§ **学習用本文**:

SDGsの知恵袋編集部の菊尾です。
今日も下記の最新のSDGsニュース記事について考察と意見をお伝えします。
エーザイは2023年12月にみずほ銀行とサステナビリティ・リンク・ローンで39社から500億円を調達。アルツハイマー治療薬「レカネマブ」の社会的価値を融資条件に設定、サステナブル金融の新たなモデルを提示。
タイトル:エーザイがESGで500億円調達 資本コスト低減へ社会的価値を訴求
https://business.nikkei.com/atcl/gen/19/00159/020700221/
内容
エーザイは、みずほ銀行とサステナビリティ・リンク・ローン契約を結び、39社から総額500億円を調達。アルツハイマー病治療薬「レカネマブ」の普及による社会的価値を条件に設定。目標達成できなければ、認知症関連団体への寄付を約束。この資金は、低所得者向けの無償提供プログラムに使用され、サステナビリティの推進と資本コストの低減を図る。
SDGsニュースの主な要点
– エーザイは2023年12月にみずほ銀行とサステナビリティ・リンク・ローンで500億円を調達。

§ **取り組む課題**:
- a) 本文の「SDGsの知恵袋編集部の菊尾です。」で始まり「ティ・リンク・ローンで500億円を調達。」で終わる部分を、「みずほ銀行」を「三井住友銀行」に置き換えて書き直しなさい。
- b) 本文によると、エーザイは目標を達成できなかった場合に何をすると約束していますか。
この後に示す資料は、本文とは別個のものです。

§ **与えられた資料**:
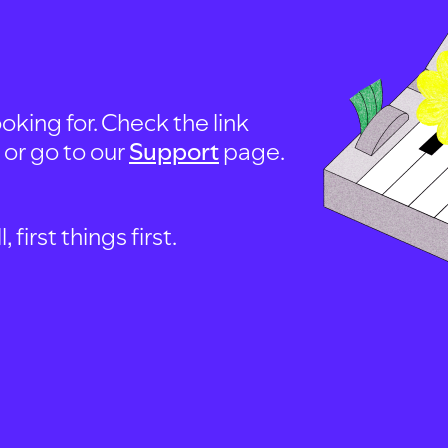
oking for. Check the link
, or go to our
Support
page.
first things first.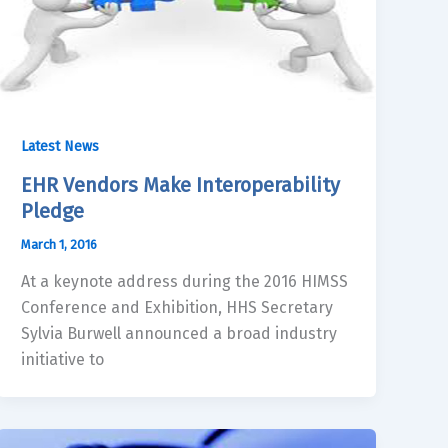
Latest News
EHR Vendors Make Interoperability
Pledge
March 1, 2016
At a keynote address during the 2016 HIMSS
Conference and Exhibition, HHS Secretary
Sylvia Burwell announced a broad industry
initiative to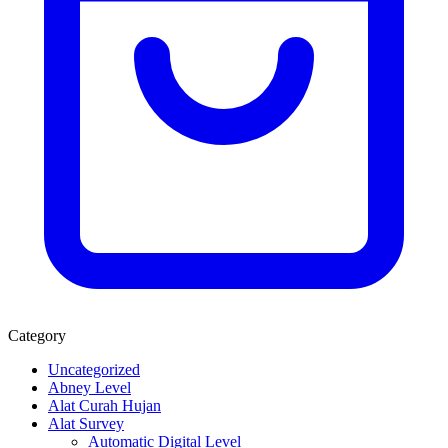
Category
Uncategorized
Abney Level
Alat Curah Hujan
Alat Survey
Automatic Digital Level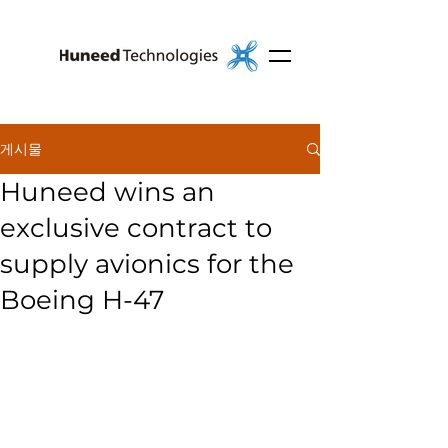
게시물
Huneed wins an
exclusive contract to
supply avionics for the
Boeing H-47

==

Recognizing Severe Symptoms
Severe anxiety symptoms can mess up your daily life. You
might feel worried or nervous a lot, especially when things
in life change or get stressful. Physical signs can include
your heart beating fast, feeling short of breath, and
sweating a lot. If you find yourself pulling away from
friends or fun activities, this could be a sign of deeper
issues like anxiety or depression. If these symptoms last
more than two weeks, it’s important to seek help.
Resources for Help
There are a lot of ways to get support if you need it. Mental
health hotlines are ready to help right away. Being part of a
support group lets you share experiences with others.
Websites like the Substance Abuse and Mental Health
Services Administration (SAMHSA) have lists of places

§ **解答一覧**:
- a)
SDGsの知恵袋編集部の菊尾です。
今日も下記の最新のSDGsニュース記事について考察と意見をお伝えします。
エーザイは2023年12月に三井住友銀行とサステナビリティ・リンク・ローンで39社から500億円を調達。アルツハイマー治療薬「レカネマブ」の社会的価値を融資条件に設定、サステナブル金融の新たなモデルを提示。
タイトル:エーザイがESGで500億円調達 資本コスト低減へ社会的価値を訴求
https://business.nikkei.com/atcl/gen/19/00159/020700221/
内容
エーザイは、三井住友銀行とサステナビリティ・リンク・ローン契約を結び、39社から総額500億円を調達。アルツハイマー病治療薬「レカネマブ」の普及による社会的価値を条件に設定。目標達成できなければ、認知症関連団体への寄付を約束。この資金は、低所得者向けの無償提供プログラムに使用され、サステナビリティの推進と資本コストの低減を図る。
SDGsニュースの主な要点
– エーザイは2023年12月に三井住友銀行とサステナビリティ・リンク・ローンで500億円を調達。

- b) 認知症関連団体への寄付です。